§ **WHAT THE TASK REQUIRES**: Reproduce each of the lines below exactly as they appear, omitting the pictures from your answer.

§ **MATERIAL FOR THIS TASK**:
+ + + + + + +

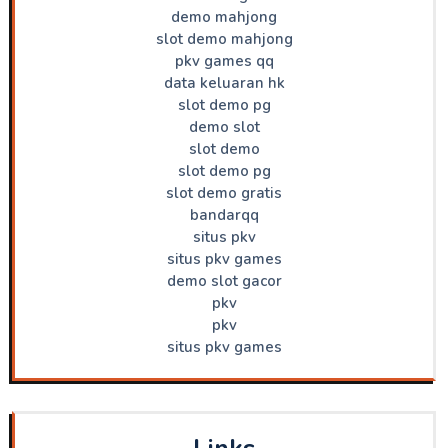
demo mahjong
slot demo mahjong
pkv games qq
data keluaran hk
slot demo pg
demo slot
slot demo
slot demo pg
slot demo gratis
bandarqq
situs pkv
situs pkv games
demo slot gacor
pkv
pkv
situs pkv games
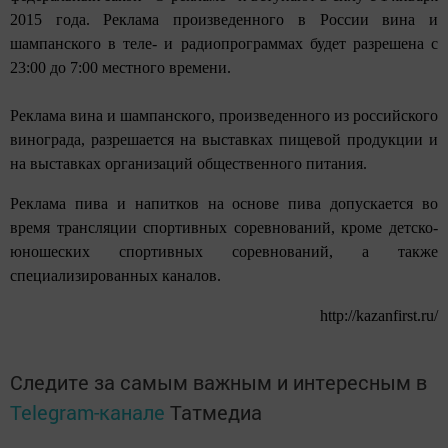
2015 года. Реклама произведенного в России вина и
шампанского в теле- и радиопрограммах будет разрешена с
23:00 до 7:00 местного времени.
Реклама вина и шампанского, произведенного из российского
винограда, разрешается на выставках пищевой продукции и
на выставках организаций общественного питания.
Реклама пива и напитков на основе пива допускается во
время трансляции спортивных соревнований, кроме детско-
юношеских спортивных соревнований, а также
специализированных каналов.
http://kazanfirst.ru/
Следите за самым важным и интересным в
Telegram-канале
Татмедиа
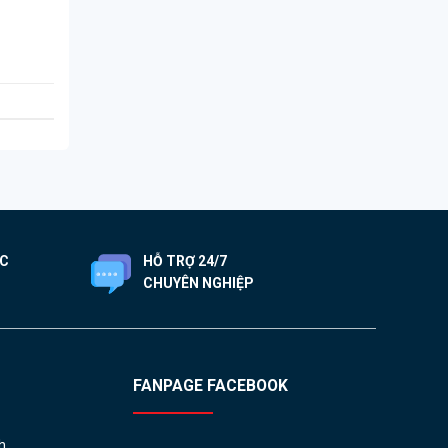
ỐC
HỖ TRỢ 24/7
CHUYÊN NGHIỆP
FANPAGE FACEBOOK
h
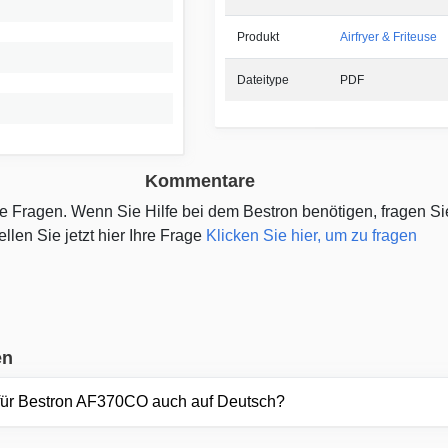
Produkt
Airfryer & Friteuse
Dateitype
PDF
Kommentare
ine Fragen. Wenn Sie Hilfe bei dem Bestron benötigen, fragen S
ellen Sie jetzt hier Ihre Frage
Klicken Sie hier, um zu fragen
en
für Bestron AF370CO auch auf Deutsch?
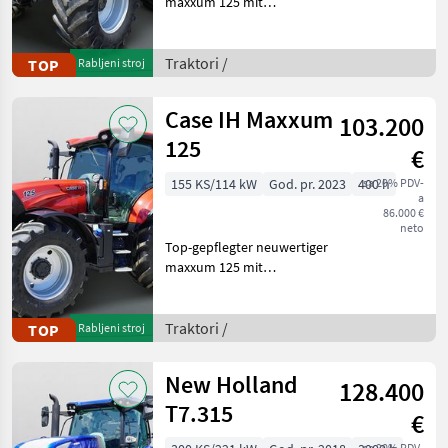
maxxum 125 mit
Vollausstattung aus erster
Hand. Kein
Lohnunternehmer – nur
Traktori /
TOP
Rabljeni stroj
am eigenen Betrieb
gelaufen. Durchgehend
Case IH Maxxum
103.200
gewartet, einsatzberei
125
€
155 KS/114 kW
God. pr. 2023
400 h
sa 20% PDV-
a
86.000 €
neto
Top-gepflegter neuwertiger
maxxum 125 mit
Vollausstattung aus erster
Hand. Kein
Lohnunternehmer – nur
Traktori /
TOP
Rabljeni stroj
am eigenen Betrieb
gelaufen. Durchgehend
New Holland
128.400
gewartet, einsatzberei
T7.315
€
sa 20% PDV-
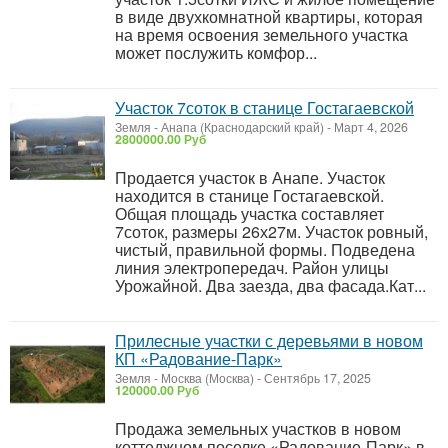
в виде двухкомнатной квартиры, которая
на время освоения земельного участка
может послужить комфор...
Участок 7соток в станице Гостагаевской
Земля
-
Анапа (Краснодарский край)
-
Март 4, 2026
2800000.00 Руб
Продается участок в Анапе. Участок
находится в станице Гостагаевской.
Общая площадь участка составляет
7соток, размеры 26х27м. Участок ровный,
чистый, правильной формы. Подведена
линия электропередач. Район улицы
Урожайной. Два заезда, два фасада.Кат...
Прилесные участки с деревьями в новом
КП «Радование-Парк»
Земля
-
Москва (Москва)
-
Сентябрь 17, 2025
120000.00 Руб
Продажа земельных участков в новом
коттеджном поселке «Радование-Парк» в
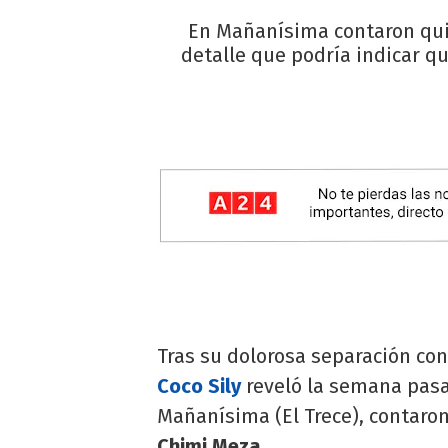
En Mañanísima contaron quié
detalle que podría indicar q
Tras su dolorosa separación con
Coco Sily
reveló la semana pas
Mañanísima (El Trece), contaron
Chimi Meza.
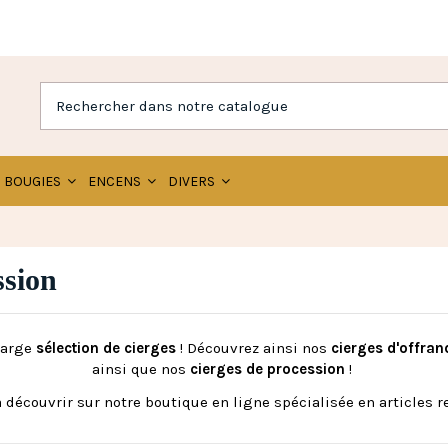
BOUGIES
ENCENS
DIVERS
ssion
large
sélection de cierges
! Découvrez ainsi nos
cierges d'offran
ainsi que nos
cierges de procession
!
découvrir sur notre boutique en ligne spécialisée en articles re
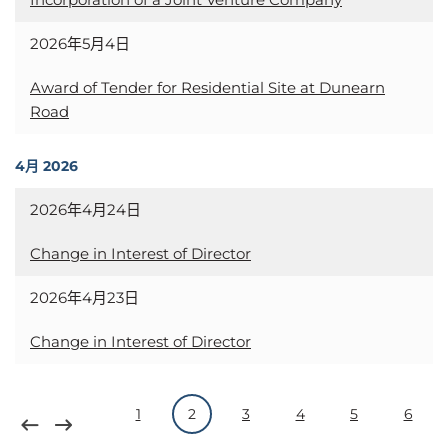
2026年5月4日
Award of Tender for Residential Site at Dunearn
Road
4月 2026
2026年4月24日
Change in Interest of Director
2026年4月23日
Change in Interest of Director
1
2
3
4
5
6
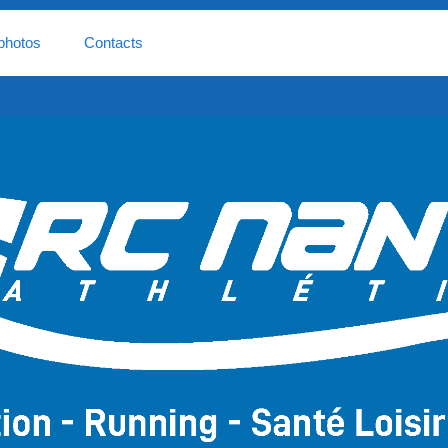
photos
Contacts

+ + + + + + +

§ **ANSWER BELOW**:
demo mahjong
slot demo mahjong
pkv games qq
data keluaran hk
slot demo pg
demo slot
slot demo
slot demo pg
slot demo gratis
bandarqq
situs pkv
situs pkv games
demo slot gacor
pkv
pkv
situs pkv games
2015 года. Реклама произведенного в России вина и
шампанского в теле- и радиопрограммах будет разрешена с
23:00 до 7:00 местного времени.
Реклама вина и шампанского, произведенного из российского
винограда, разрешается на выставках пищевой продукции и
на выставках организаций общественного питания.
Реклама пива и напитков на основе пива допускается во
время трансляции спортивных соревнований, кроме детско-
юношеских спортивных соревнований, а также
специализированных каналов.
http://kazanfirst.ru/
Следите за самым важным и интересным в
Telegram-канале
Татмедиа
ỐC
HỖ TRỢ 24/7
CHUYÊN NGHIỆP
FANPAGE FACEBOOK
h
Produkt
Airfryer & Friteuse
Dateitype
PDF
Kommentare
ine Fragen. Wenn Sie Hilfe bei dem Bestron benötigen, fragen S
ellen Sie jetzt hier Ihre Frage
Klicken Sie hier, um zu fragen
en
für Bestron AF370CO auch auf Deutsch?
maxxum 125 mit
Vollausstattung aus erster
Hand. Kein
Lohnunternehmer – nur
Traktori /
TOP
Rabljeni stroj
am eigenen Betrieb
gelaufen. Durchgehend
Case IH Maxxum
103.200
gewartet, einsatzberei
125
€
155 KS/114 kW
God. pr. 2023
400 h
sa 20% PDV-
a
86.000 €
neto
Top-gepflegter neuwertiger
maxxum 125 mit
Vollausstattung aus erster
Hand. Kein
Lohnunternehmer – nur
Traktori /
TOP
Rabljeni stroj
am eigenen Betrieb
gelaufen. Durchgehend
New Holland
128.400
gewartet, einsatzberei
T7.315
€
sa 20% PDV-
в виде двухкомнатной квартиры, которая
на время освоения земельного участка
может послужить комфор...
Участок 7соток в станице Гостагаевской
Земля
-
Анапа (Краснодарский край)
-
Март 4, 2026
2800000.00 Руб
Продается участок в Анапе. Участок
находится в станице Гостагаевской.
Общая площадь участка составляет
7соток, размеры 26х27м. Участок ровный,
чистый, правильной формы. Подведена
линия электропередач. Район улицы
Урожайной. Два заезда, два фасада.Кат...
Прилесные участки с деревьями в новом
КП «Радование-Парк»
Земля
-
Москва (Москва)
-
Сентябрь 17, 2025
120000.00 Руб
Продажа земельных участков в новом
коттеджном поселке «Радование-Парк» в
En Mañanísima contaron quié
detalle que podría indicar q
Tras su dolorosa separación con
Coco Sily
reveló la semana pas
Mañanísima (El Trece), contaron
Chimi Meza.
BOUGIES
ENCENS
DIVERS
ssion
large
sélection de cierges
! Découvrez ainsi nos
cierges d'offran
ainsi que nos
cierges de procession
!
découvrir sur notre boutique en ligne spécialisée en articles re
2026年5月4日
Award of Tender for Residential Site at Dunearn
Road
4月 2026
2026年4月24日
Change in Interest of Director
2026年4月23日
Change in Interest of Director
1
2
3
4
5
6
photos
Contacts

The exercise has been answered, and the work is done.